:: What you need to do ::
Nothing in the records may change when you print them out again.
-=-=-
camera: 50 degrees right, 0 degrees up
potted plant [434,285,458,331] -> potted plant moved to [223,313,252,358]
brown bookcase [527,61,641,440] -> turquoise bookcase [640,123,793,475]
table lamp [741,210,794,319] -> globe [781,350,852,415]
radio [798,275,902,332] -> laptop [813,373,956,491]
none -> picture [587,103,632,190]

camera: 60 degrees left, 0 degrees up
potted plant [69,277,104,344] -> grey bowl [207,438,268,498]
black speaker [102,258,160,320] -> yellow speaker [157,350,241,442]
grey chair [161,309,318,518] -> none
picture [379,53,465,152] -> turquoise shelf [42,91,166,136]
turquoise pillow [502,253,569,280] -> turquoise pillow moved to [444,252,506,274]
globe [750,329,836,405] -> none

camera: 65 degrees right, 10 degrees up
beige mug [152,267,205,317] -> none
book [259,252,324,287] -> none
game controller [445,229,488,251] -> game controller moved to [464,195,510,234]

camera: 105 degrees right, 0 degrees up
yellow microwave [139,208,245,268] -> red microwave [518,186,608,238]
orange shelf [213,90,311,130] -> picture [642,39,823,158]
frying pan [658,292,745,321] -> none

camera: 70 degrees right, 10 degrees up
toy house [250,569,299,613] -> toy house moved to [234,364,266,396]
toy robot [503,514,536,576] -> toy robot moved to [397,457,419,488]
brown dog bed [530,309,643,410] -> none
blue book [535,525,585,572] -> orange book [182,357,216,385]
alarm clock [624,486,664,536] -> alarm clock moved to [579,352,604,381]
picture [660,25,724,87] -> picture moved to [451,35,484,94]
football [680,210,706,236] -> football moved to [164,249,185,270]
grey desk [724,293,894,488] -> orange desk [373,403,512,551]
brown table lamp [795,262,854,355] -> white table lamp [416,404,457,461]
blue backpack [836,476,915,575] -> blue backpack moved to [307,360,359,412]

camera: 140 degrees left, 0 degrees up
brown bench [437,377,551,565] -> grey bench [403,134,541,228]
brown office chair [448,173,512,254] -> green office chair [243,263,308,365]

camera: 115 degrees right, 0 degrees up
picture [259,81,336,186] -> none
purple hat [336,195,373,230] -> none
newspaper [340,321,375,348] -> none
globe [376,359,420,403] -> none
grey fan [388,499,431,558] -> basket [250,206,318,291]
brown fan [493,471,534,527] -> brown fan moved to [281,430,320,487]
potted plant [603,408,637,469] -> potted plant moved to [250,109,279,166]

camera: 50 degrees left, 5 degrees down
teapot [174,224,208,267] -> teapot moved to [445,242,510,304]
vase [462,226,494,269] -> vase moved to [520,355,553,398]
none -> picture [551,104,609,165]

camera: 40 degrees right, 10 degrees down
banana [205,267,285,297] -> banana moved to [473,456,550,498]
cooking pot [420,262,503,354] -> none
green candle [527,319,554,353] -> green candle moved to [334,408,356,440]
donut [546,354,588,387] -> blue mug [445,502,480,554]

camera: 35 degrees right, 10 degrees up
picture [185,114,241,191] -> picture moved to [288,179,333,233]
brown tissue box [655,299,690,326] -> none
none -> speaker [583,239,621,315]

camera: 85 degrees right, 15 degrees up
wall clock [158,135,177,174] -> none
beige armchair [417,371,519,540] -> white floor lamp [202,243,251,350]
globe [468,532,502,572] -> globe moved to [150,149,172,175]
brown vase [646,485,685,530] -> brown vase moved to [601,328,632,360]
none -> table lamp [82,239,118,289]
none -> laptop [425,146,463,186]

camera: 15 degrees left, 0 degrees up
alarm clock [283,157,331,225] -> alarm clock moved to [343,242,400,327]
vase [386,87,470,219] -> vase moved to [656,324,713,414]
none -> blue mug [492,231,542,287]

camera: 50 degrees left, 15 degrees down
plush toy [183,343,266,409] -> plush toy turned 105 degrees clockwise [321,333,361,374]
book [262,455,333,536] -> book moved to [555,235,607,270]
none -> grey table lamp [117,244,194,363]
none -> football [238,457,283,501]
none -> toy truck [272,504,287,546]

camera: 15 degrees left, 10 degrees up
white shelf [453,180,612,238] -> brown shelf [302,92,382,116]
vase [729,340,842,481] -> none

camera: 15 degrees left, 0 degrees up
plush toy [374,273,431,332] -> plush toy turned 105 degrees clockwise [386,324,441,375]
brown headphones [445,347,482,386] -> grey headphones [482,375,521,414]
-=-=-
:: Task result ::
camera: 50 degrees right, 0 degrees up
potted plant [434,285,458,331] -> potted plant moved to [223,313,252,358]
brown bookcase [527,61,641,440] -> turquoise bookcase [640,123,793,475]
table lamp [741,210,794,319] -> globe [781,350,852,415]
radio [798,275,902,332] -> laptop [813,373,956,491]
none -> picture [587,103,632,190]

camera: 60 degrees left, 0 degrees up
potted plant [69,277,104,344] -> grey bowl [207,438,268,498]
black speaker [102,258,160,320] -> yellow speaker [157,350,241,442]
grey chair [161,309,318,518] -> none
picture [379,53,465,152] -> turquoise shelf [42,91,166,136]
turquoise pillow [502,253,569,280] -> turquoise pillow moved to [444,252,506,274]
globe [750,329,836,405] -> none

camera: 65 degrees right, 10 degrees up
beige mug [152,267,205,317] -> none
book [259,252,324,287] -> none
game controller [445,229,488,251] -> game controller moved to [464,195,510,234]

camera: 105 degrees right, 0 degrees up
yellow microwave [139,208,245,268] -> red microwave [518,186,608,238]
orange shelf [213,90,311,130] -> picture [642,39,823,158]
frying pan [658,292,745,321] -> none

camera: 70 degrees right, 10 degrees up
toy house [250,569,299,613] -> toy house moved to [234,364,266,396]
toy robot [503,514,536,576] -> toy robot moved to [397,457,419,488]
brown dog bed [530,309,643,410] -> none
blue book [535,525,585,572] -> orange book [182,357,216,385]
alarm clock [624,486,664,536] -> alarm clock moved to [579,352,604,381]
picture [660,25,724,87] -> picture moved to [451,35,484,94]
football [680,210,706,236] -> football moved to [164,249,185,270]
grey desk [724,293,894,488] -> orange desk [373,403,512,551]
brown table lamp [795,262,854,355] -> white table lamp [416,404,457,461]
blue backpack [836,476,915,575] -> blue backpack moved to [307,360,359,412]

camera: 140 degrees left, 0 degrees up
brown bench [437,377,551,565] -> grey bench [403,134,541,228]
brown office chair [448,173,512,254] -> green office chair [243,263,308,365]

camera: 115 degrees right, 0 degrees up
picture [259,81,336,186] -> none
purple hat [336,195,373,230] -> none
newspaper [340,321,375,348] -> none
globe [376,359,420,403] -> none
grey fan [388,499,431,558] -> basket [250,206,318,291]
brown fan [493,471,534,527] -> brown fan moved to [281,430,320,487]
potted plant [603,408,637,469] -> potted plant moved to [250,109,279,166]

camera: 50 degrees left, 5 degrees down
teapot [174,224,208,267] -> teapot moved to [445,242,510,304]
vase [462,226,494,269] -> vase moved to [520,355,553,398]
none -> picture [551,104,609,165]

camera: 40 degrees right, 10 degrees down
banana [205,267,285,297] -> banana moved to [473,456,550,498]
cooking pot [420,262,503,354] -> none
green candle [527,319,554,353] -> green candle moved to [334,408,356,440]
donut [546,354,588,387] -> blue mug [445,502,480,554]

camera: 35 degrees right, 10 degrees up
picture [185,114,241,191] -> picture moved to [288,179,333,233]
brown tissue box [655,299,690,326] -> none
none -> speaker [583,239,621,315]

camera: 85 degrees right, 15 degrees up
wall clock [158,135,177,174] -> none
beige armchair [417,371,519,540] -> white floor lamp [202,243,251,350]
globe [468,532,502,572] -> globe moved to [150,149,172,175]
brown vase [646,485,685,530] -> brown vase moved to [601,328,632,360]
none -> table lamp [82,239,118,289]
none -> laptop [425,146,463,186]

camera: 15 degrees left, 0 degrees up
alarm clock [283,157,331,225] -> alarm clock moved to [343,242,400,327]
vase [386,87,470,219] -> vase moved to [656,324,713,414]
none -> blue mug [492,231,542,287]

camera: 50 degrees left, 15 degrees down
plush toy [183,343,266,409] -> plush toy turned 105 degrees clockwise [321,333,361,374]
book [262,455,333,536] -> book moved to [555,235,607,270]
none -> grey table lamp [117,244,194,363]
none -> football [238,457,283,501]
none -> toy truck [272,504,287,546]

camera: 15 degrees left, 10 degrees up
white shelf [453,180,612,238] -> brown shelf [302,92,382,116]
vase [729,340,842,481] -> none

camera: 15 degrees left, 0 degrees up
plush toy [374,273,431,332] -> plush toy turned 105 degrees clockwise [386,324,441,375]
brown headphones [445,347,482,386] -> grey headphones [482,375,521,414]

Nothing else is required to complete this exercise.